==== MATERIAL SUPPLIED ====

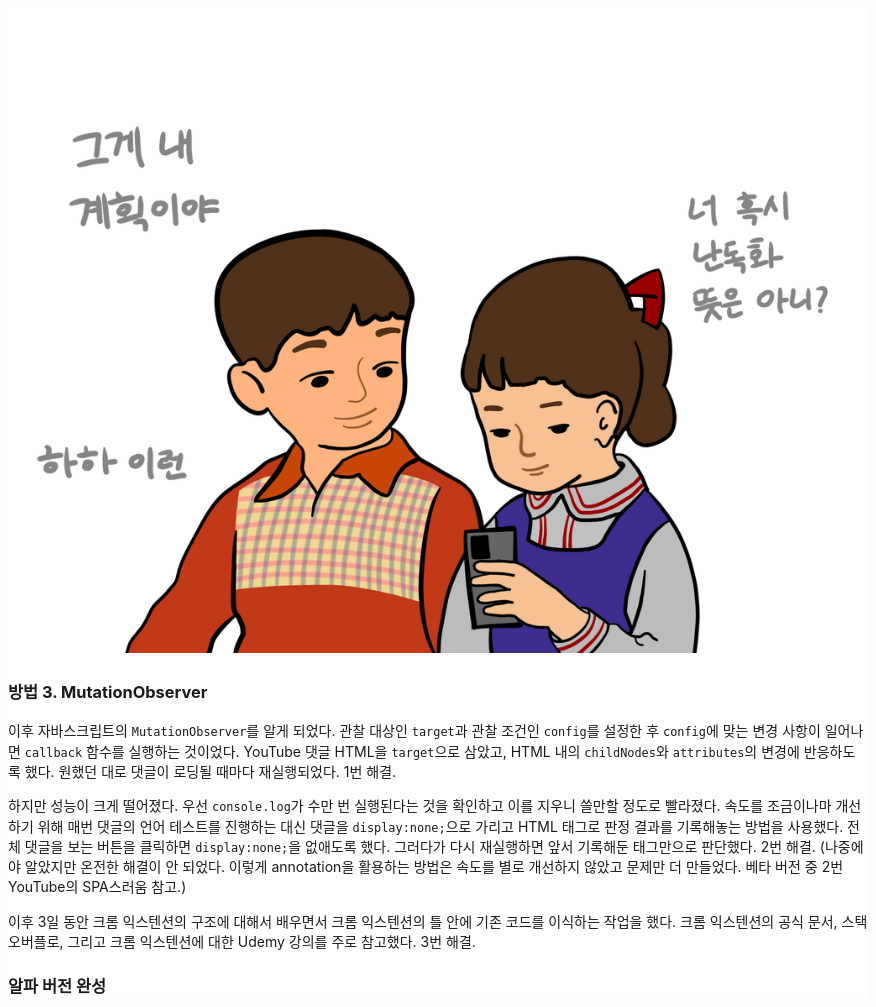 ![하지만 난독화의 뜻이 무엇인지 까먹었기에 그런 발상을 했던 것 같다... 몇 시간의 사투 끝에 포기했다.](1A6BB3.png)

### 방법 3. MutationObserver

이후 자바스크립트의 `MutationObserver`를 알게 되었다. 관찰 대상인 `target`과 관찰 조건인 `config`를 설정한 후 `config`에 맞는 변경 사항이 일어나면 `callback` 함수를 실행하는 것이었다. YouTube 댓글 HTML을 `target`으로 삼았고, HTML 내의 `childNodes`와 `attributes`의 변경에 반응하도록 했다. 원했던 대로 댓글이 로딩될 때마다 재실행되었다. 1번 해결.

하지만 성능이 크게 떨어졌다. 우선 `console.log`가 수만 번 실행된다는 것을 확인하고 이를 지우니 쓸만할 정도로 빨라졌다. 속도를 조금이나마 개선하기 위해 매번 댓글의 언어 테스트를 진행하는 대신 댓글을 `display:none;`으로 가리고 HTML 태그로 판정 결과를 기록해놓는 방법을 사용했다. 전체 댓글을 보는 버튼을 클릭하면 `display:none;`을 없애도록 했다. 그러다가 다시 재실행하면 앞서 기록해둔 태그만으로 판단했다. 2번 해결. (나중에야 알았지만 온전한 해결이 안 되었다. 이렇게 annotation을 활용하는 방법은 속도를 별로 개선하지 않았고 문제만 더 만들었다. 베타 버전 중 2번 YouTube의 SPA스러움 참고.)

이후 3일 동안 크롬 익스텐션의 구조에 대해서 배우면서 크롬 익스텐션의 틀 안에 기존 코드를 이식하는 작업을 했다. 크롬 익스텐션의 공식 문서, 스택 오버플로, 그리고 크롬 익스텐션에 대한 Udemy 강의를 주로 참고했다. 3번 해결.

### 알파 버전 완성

====

- EXERCISE -
Update the lines from the line with "### 방법 3. MutationObserver" up to and including the line with "재실행되었다. 1번 해결." by replacing "config" with "options" and leaving all else unchanged. Give only those lines.

- ANSWER -
### 방법 3. MutationObserver

이후 자바스크립트의 `MutationObserver`를 알게 되었다. 관찰 대상인 `target`과 관찰 조건인 `options`를 설정한 후 `options`에 맞는 변경 사항이 일어나면 `callback` 함수를 실행하는 것이었다. YouTube 댓글 HTML을 `target`으로 삼았고, HTML 내의 `childNodes`와 `attributes`의 변경에 반응하도록 했다. 원했던 대로 댓글이 로딩될 때마다 재실행되었다. 1번 해결.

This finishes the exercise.